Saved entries
--- START ---
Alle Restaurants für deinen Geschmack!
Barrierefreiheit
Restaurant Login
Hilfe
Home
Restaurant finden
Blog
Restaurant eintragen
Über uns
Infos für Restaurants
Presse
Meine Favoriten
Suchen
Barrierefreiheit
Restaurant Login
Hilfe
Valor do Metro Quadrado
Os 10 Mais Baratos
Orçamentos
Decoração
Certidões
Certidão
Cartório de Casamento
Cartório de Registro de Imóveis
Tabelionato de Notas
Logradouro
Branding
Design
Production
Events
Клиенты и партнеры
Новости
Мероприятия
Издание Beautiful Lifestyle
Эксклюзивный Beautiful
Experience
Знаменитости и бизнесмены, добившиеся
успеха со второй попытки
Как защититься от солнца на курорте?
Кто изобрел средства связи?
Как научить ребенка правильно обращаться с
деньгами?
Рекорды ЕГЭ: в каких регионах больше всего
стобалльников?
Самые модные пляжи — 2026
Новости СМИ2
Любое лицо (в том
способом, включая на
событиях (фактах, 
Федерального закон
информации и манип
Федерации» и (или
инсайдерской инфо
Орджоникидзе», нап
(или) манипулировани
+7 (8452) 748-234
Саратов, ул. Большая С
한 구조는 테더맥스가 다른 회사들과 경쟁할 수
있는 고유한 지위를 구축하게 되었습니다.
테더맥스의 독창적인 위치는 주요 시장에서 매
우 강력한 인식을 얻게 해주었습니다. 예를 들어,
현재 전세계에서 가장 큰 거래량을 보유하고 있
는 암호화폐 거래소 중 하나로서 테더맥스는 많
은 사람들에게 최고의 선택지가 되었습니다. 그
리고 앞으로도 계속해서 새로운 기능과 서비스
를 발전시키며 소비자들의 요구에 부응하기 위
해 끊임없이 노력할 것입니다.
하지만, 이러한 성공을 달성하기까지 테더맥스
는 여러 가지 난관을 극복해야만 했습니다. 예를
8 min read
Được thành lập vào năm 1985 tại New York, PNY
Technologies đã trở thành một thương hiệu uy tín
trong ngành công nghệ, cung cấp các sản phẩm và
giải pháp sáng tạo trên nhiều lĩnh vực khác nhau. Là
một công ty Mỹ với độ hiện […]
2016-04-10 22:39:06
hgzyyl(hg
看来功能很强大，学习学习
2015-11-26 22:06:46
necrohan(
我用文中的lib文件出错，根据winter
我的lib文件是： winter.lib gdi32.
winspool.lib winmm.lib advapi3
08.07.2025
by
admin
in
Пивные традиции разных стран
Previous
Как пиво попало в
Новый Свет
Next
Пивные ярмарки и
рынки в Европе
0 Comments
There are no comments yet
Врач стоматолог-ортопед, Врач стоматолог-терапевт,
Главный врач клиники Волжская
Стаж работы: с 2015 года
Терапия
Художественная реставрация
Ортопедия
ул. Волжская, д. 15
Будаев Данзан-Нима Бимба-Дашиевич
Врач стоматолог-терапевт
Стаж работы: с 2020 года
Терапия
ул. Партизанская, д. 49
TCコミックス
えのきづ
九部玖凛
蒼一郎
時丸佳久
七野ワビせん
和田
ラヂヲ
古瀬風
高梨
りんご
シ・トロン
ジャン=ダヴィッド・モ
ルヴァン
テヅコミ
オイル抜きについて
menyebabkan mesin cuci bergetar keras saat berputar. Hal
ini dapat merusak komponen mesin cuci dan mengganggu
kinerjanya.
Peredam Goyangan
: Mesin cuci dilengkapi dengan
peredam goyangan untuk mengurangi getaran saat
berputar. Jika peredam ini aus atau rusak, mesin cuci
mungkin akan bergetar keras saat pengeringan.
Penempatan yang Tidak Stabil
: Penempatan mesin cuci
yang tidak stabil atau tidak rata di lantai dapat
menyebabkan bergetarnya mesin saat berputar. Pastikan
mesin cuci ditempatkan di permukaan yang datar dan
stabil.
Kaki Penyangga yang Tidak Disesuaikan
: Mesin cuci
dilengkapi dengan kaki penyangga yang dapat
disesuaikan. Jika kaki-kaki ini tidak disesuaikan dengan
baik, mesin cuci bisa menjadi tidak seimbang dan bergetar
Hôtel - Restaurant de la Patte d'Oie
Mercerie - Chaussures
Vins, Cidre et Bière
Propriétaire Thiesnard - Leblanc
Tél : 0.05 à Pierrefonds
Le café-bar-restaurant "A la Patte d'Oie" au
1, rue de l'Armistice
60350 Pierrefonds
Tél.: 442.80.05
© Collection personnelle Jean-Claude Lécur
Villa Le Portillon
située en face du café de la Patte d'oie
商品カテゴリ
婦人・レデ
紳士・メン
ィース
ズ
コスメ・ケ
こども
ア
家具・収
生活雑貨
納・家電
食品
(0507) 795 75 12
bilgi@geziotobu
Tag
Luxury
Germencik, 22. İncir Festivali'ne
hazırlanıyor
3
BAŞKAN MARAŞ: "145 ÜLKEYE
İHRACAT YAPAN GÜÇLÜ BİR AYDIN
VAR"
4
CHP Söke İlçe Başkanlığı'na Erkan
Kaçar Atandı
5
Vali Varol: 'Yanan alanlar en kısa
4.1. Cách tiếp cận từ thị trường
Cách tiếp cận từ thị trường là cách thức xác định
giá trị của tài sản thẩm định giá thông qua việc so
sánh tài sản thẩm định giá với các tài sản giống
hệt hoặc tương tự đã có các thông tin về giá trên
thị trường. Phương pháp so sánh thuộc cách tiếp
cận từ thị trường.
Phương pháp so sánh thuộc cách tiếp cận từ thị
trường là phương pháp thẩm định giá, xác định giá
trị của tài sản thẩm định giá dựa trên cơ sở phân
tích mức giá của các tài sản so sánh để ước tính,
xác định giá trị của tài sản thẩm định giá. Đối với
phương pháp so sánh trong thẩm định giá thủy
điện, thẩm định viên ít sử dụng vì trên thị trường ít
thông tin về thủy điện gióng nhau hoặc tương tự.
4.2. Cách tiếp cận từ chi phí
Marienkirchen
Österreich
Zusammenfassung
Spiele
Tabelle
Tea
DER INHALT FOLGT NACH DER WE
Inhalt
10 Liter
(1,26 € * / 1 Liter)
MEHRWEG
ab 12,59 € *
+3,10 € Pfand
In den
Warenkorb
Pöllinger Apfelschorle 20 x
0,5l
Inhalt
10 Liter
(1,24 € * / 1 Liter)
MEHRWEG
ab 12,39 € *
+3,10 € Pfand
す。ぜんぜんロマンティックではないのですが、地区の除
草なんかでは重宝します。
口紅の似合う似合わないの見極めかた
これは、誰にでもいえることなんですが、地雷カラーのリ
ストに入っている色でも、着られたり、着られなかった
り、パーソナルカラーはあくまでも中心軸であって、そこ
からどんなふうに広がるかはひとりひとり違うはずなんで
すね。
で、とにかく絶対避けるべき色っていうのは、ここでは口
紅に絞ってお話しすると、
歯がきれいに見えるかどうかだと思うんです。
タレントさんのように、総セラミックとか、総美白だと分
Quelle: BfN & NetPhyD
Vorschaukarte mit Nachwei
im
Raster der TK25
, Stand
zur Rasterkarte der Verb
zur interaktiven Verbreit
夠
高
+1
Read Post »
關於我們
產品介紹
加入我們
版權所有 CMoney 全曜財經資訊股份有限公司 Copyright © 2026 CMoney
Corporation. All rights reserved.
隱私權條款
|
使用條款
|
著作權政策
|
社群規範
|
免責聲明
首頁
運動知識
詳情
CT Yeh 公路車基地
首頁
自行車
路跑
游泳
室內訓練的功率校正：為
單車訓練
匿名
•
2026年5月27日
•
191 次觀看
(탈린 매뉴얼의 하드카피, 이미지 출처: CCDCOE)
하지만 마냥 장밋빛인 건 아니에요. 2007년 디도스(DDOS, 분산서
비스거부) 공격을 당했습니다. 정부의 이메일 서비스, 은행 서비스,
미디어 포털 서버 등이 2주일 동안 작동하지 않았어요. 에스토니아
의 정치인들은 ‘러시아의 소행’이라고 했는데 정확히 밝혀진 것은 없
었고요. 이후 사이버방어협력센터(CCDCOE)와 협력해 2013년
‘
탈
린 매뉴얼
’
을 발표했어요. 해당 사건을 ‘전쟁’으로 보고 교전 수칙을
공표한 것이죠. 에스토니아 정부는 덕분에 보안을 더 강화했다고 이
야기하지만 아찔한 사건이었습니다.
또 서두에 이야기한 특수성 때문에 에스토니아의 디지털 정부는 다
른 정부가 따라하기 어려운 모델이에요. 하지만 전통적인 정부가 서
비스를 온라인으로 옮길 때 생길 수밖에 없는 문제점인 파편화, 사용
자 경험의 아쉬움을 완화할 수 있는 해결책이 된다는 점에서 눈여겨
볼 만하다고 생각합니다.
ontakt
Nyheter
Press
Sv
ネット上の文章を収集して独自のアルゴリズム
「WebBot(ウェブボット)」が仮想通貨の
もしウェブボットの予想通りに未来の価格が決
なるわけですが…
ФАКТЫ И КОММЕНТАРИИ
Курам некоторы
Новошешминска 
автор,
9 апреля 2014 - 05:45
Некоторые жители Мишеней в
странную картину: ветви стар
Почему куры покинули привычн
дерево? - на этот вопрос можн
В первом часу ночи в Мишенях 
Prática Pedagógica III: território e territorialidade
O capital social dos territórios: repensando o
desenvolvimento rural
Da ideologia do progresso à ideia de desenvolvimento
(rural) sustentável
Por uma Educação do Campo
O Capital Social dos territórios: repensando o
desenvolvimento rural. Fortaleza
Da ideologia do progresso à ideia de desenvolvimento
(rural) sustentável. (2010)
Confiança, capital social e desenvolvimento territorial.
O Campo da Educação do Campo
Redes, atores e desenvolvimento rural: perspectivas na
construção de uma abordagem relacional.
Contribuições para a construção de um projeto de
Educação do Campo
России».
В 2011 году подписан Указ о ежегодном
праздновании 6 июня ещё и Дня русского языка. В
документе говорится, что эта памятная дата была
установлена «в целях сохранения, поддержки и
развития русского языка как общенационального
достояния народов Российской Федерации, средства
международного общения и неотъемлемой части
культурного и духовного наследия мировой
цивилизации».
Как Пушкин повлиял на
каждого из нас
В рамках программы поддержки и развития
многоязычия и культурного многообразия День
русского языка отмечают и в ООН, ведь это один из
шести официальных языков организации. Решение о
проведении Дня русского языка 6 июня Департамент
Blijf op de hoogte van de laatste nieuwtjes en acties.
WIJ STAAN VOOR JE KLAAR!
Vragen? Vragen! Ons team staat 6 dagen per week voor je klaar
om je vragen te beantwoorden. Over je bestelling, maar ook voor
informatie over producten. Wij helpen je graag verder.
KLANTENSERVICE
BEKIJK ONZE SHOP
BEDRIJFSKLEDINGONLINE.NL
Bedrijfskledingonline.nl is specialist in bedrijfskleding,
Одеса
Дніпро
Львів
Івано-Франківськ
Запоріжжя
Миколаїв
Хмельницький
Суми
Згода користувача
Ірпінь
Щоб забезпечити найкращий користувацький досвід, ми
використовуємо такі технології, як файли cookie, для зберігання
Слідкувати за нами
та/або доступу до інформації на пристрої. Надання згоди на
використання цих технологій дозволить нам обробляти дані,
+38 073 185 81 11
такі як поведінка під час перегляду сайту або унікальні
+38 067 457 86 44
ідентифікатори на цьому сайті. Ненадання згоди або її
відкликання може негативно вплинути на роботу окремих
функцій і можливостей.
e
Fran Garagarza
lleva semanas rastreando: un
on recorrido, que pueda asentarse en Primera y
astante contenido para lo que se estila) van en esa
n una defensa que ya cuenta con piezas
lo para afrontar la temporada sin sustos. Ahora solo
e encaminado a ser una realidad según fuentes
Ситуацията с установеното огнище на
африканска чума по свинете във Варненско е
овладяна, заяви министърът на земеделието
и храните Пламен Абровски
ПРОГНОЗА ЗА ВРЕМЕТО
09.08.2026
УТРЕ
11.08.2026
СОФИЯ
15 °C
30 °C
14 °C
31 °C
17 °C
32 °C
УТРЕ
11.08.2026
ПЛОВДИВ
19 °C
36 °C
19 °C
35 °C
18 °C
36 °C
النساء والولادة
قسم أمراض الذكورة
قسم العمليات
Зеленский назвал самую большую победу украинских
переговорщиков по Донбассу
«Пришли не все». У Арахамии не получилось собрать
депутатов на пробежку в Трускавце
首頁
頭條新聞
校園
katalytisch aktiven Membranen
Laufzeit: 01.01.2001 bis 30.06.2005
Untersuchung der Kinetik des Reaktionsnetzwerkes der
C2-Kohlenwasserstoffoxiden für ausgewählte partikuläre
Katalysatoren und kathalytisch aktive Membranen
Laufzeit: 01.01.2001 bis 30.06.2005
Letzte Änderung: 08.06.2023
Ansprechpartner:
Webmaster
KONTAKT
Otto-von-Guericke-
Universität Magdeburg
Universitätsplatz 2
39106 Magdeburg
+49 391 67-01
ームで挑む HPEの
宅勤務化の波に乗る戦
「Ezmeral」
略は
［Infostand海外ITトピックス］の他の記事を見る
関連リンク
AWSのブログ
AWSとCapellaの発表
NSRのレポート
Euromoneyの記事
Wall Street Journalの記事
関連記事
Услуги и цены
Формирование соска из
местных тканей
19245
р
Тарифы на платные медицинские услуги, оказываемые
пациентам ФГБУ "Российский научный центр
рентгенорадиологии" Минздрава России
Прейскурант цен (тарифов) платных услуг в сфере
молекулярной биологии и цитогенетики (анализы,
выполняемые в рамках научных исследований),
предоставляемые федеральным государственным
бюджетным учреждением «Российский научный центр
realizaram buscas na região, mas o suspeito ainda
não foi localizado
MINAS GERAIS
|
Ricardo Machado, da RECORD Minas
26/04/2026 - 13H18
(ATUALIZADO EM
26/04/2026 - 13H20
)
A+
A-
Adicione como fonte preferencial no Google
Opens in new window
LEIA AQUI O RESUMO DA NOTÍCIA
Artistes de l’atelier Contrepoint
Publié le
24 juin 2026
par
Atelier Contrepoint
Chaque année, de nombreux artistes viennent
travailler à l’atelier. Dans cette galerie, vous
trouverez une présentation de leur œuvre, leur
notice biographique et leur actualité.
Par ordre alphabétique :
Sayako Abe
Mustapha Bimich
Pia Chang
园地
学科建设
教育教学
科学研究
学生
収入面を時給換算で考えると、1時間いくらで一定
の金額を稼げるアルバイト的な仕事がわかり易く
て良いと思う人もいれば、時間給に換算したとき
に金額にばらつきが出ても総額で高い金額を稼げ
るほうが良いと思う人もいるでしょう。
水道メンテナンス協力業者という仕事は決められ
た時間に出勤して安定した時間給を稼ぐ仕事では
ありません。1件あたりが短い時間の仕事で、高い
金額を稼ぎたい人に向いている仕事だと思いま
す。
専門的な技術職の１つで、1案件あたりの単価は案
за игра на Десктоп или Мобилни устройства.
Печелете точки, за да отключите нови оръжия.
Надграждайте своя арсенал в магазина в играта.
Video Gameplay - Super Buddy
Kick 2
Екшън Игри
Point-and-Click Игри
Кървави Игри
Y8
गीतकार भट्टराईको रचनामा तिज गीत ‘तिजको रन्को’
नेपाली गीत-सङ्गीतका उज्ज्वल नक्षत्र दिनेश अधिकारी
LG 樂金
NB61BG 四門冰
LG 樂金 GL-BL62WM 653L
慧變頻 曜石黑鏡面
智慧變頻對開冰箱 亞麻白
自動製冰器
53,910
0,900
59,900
--- END ---
# WHAT THE TASK ASKS:
Retype the records above exactly, from their first line through the line that contains "Как защититься от солнца на курорте?", and stop there.

# ANSWER BELOW:
Alle Restaurants für deinen Geschmack!
Barrierefreiheit
Restaurant Login
Hilfe
Home
Restaurant finden
Blog
Restaurant eintragen
Über uns
Infos für Restaurants
Presse
Meine Favoriten
Suchen
Barrierefreiheit
Restaurant Login
Hilfe
Valor do Metro Quadrado
Os 10 Mais Baratos
Orçamentos
Decoração
Certidões
Certidão
Cartório de Casamento
Cartório de Registro de Imóveis
Tabelionato de Notas
Logradouro
Branding
Design
Production
Events
Клиенты и партнеры
Новости
Мероприятия
Издание Beautiful Lifestyle
Эксклюзивный Beautiful
Experience
Знаменитости и бизнесмены, добившиеся
успеха со второй попытки
Как защититься от солнца на курорте?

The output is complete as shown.